Now skip ahead a month to last night. We went and saw the documentary Blackfish. Despite the fact that the take home message was no secret from the outset, it was still a hard film to watch for several reasons. And it hit home on a very personal level. I’m not going to reiterate all the details of Tilikum’s story, but I will give my two cents worth on orcas in captivity and my current thoughts on the role of aquariums.
This is a serious issue for me, and one that I have put considerable thought into for a large part of my life. Luckily, as a scientist, I’m not afraid to change my opinions based on additional facts and information. And over the last decade, I have become uneasy with the entertainment side of aquariums. While I absolutely think aquariums are necessary in today’s society and that having cetaceans on display can still provide an immense educational experience, I don’t think we need facilities that showcase animals through fancy tricks and music. In my opinion, seeing a person in spandex ride an orca is not only completely unnatural but it also has zero educational value. This kind of behaviour only encourages a message of human dominance and supremacy, which ultimately shows a complete lack of respect and understanding of the intelligence and power of these incredible animals. Conversely, places like the Vancouver Aquarium, which focus their efforts on education and conservation, as well as the rehabilitation (and release whenever possible) of injured or stranded marine mammals should continue to hold a valuable place in our society. Fundamentally I don’t believe that keeping whales—or any animal— in captivity is innately cruel. It’s just different. And as long as zoos and aquariums are held accountable at the highest possible standards in veterinary care and husbandry, then I think they provide important opportunities for people to learn about wildlife, and the impacts people have on the environment in which these animals live in the wild.
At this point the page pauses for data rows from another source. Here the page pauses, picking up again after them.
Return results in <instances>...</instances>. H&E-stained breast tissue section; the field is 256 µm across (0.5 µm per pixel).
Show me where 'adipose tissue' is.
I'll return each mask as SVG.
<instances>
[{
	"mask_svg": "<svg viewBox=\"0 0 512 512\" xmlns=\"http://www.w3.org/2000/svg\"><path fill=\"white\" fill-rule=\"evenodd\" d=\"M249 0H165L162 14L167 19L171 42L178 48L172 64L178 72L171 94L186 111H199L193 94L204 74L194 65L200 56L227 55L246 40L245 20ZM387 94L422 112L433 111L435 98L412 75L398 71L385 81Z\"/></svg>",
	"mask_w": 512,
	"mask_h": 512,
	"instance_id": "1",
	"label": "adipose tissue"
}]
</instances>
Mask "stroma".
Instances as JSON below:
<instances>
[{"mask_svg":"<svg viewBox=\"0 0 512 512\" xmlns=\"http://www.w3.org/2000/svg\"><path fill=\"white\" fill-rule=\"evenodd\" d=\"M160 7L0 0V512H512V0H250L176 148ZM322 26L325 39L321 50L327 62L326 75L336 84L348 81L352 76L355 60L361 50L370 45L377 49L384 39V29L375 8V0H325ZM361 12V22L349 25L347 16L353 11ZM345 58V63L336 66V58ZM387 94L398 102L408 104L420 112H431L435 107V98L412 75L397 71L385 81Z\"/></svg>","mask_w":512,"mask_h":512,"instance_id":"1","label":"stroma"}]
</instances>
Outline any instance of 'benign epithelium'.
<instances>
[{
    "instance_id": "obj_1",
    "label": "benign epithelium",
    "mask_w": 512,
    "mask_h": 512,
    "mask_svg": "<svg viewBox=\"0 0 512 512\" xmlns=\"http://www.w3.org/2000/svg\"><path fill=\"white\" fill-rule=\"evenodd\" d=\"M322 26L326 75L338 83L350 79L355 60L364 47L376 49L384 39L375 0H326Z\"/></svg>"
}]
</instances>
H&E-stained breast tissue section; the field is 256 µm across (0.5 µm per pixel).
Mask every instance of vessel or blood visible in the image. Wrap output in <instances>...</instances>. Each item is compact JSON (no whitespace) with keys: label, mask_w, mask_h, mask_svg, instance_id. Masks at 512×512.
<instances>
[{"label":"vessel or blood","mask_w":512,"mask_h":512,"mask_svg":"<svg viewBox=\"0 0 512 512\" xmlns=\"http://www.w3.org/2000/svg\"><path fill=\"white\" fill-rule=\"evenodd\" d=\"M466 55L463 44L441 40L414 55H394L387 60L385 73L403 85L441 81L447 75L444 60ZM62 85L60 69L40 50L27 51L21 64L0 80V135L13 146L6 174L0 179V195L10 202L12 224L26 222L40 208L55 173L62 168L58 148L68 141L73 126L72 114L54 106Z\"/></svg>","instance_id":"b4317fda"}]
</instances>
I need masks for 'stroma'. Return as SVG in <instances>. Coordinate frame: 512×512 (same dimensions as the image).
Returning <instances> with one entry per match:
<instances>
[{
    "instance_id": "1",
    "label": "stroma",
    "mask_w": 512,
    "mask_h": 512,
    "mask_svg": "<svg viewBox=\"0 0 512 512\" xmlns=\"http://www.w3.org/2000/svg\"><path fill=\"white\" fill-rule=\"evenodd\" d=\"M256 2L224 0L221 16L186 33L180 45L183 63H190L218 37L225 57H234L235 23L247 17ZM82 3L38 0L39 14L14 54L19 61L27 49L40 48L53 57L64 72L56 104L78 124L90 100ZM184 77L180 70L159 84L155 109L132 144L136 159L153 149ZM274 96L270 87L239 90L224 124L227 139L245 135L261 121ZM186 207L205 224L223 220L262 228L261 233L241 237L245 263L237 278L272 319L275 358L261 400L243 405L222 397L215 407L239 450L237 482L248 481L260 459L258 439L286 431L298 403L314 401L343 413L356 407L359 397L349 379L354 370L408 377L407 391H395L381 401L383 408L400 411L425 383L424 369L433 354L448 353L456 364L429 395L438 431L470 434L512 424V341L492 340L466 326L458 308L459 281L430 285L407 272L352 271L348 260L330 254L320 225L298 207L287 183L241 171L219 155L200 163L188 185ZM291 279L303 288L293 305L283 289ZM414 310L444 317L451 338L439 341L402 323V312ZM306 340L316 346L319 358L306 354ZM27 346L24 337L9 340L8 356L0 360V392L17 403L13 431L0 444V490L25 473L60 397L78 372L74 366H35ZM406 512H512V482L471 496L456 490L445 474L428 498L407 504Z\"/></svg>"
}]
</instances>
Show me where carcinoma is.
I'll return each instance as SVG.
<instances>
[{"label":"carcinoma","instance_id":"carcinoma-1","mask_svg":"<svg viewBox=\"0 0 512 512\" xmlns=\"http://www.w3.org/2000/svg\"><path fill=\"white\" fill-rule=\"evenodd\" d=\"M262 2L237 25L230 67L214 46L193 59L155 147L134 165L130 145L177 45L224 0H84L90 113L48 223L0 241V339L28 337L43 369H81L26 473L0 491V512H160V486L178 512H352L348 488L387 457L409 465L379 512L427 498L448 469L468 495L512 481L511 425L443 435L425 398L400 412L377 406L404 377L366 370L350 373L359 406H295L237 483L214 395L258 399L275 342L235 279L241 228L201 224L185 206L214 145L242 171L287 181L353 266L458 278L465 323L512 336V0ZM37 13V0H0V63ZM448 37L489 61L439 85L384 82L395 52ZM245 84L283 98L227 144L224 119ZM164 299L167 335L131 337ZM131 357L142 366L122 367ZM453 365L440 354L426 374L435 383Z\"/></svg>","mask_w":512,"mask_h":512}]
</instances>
I’ve been to several aquariums around the world (six continent’s worth), and the ones in Vancouver and Monterey are among the best I’ve seen. Despite the fact that in the 1970s, Monterey’s sardine fishery was in complete collapse and the surrounding marine ecosystem was in rough shape, protective legislation and proper fisheries management policies led to the re-establishment of healthy fishable sardine stocks, a protected national marine sanctuary where wildlife is undisturbed and people can enjoy marine activities, and an aquarium. Unlike the Vancouver Aquarium, they have no whales— in fact, I think the otters are their only mammals. But really, that’s not important because they display the creatures they do have in a way that is both interesting and meaningful. The Monterey Bay Aquarium focuses heavily on marine education and awareness through a variety of interactive media, from posters to videos to art to games to tidal pool snorkelling. They want people to care about and feel connected to the ocean and its creatures, both big and small. And, given the town’s difficult history combined with its natural beauty, Wilf and I both agreed that it is the aquarium’s location above all that subtly reinforces the notion that people and marine life can not only co-exist, but prosper. This was a very beautiful and inspiring concept; a proper example of why we need aquariums in the world.